How to use company financials
When it comes to a company’s financial health the volume of available data can be seemingly endless, but there are several relatively simple metrics and ratios to help you make sense of it.
Australian companies typically report their financial results to the market twice a year, publishing huge documents full of numbers.
One of the standout figures is net profit after tax, which shows what a company has earned minus all expenses, charges, depreciation and tax during a specified period.
Further measures of earnings like EBIT, EBITDA and EPS also provide an extremely useful gauge of how a company is tracking, and then there’s insightful ratios such as price to earnings and dividend yield.

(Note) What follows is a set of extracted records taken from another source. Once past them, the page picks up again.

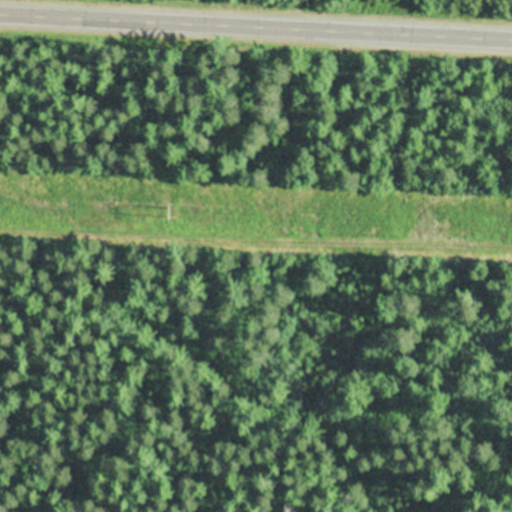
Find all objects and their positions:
road: (256, 24)
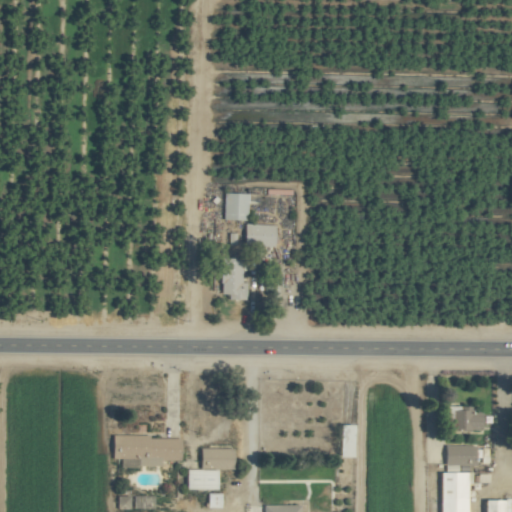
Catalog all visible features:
building: (234, 206)
building: (256, 235)
crop: (255, 256)
building: (228, 280)
road: (256, 347)
building: (459, 419)
building: (341, 441)
building: (142, 449)
building: (456, 455)
building: (212, 459)
building: (197, 480)
building: (447, 492)
building: (210, 501)
building: (495, 505)
road: (471, 507)
building: (277, 508)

Here are four other metrics, included within CommSec’s company research pages, which many investors find useful:
Cash flow
A measure of how much money a company actually brought in during a given period, generally split into three categories: cash flow from operations; investing; and financing.
Net operating cash flow is arguably the most important as it’s the money a company generates from everyday business operations, minus money paid out to suppliers and staff, for example. This can be useful for assessing how solvent a company is and how much it has available to invest.

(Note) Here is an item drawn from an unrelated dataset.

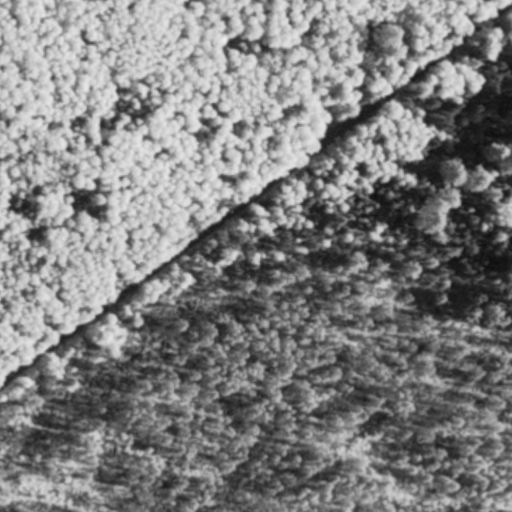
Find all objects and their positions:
road: (251, 187)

Book value and price to book
Book value is essentially what a company would be worth in the event of liquidation. That’s the value of all of its assets that could actually be sold (so not intangible assets like brand value and patents) minus liabilities.

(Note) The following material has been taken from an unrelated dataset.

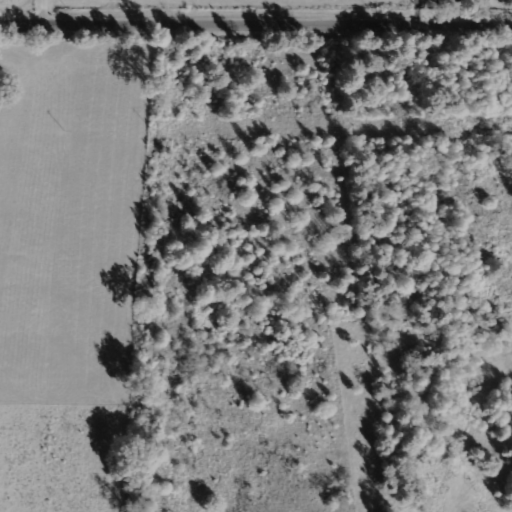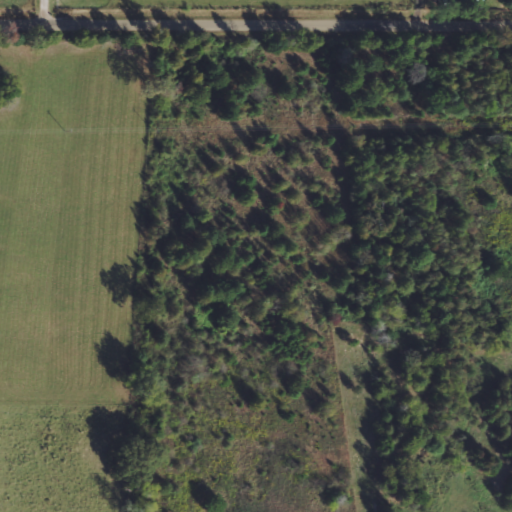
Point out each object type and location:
road: (47, 8)
road: (256, 18)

A company’s price to book ratio is its share price divided by its book value. So if a company’s shares are trading at $2 and its book value is $1 per share, it is trading at a price to book ratio of 2.
This can be a useful indicator of how fairly priced shares are at any given time.
Net gearing
A measure of how much debt a company has as a proportion of shareholders’ equity, also known as its financial leverage. The higher a company’s net gearing, the more vulnerable it would be in the event of a slowdown in cash flow and earnings because it would still need to service its debts.
If a company’s cash exceeds its debt, its net gearing will be negative.
Net interest cover
This helps to establish how easily a company is able to service its debts by paying interest owed. It is calculated by dividing EBIT by interest expenses.
The lower a company’s net interest cover, the more its ability to meet interest payments may be called into question.
These are just a handful of the metrics that can be used to assess a company’s finances and suitability as an investment.
It’s important to note that these metrics are likely to vary greatly between companies in different industries and at different stages of their growth, which is why it is favourable to use various methods of analysis when considering share investments.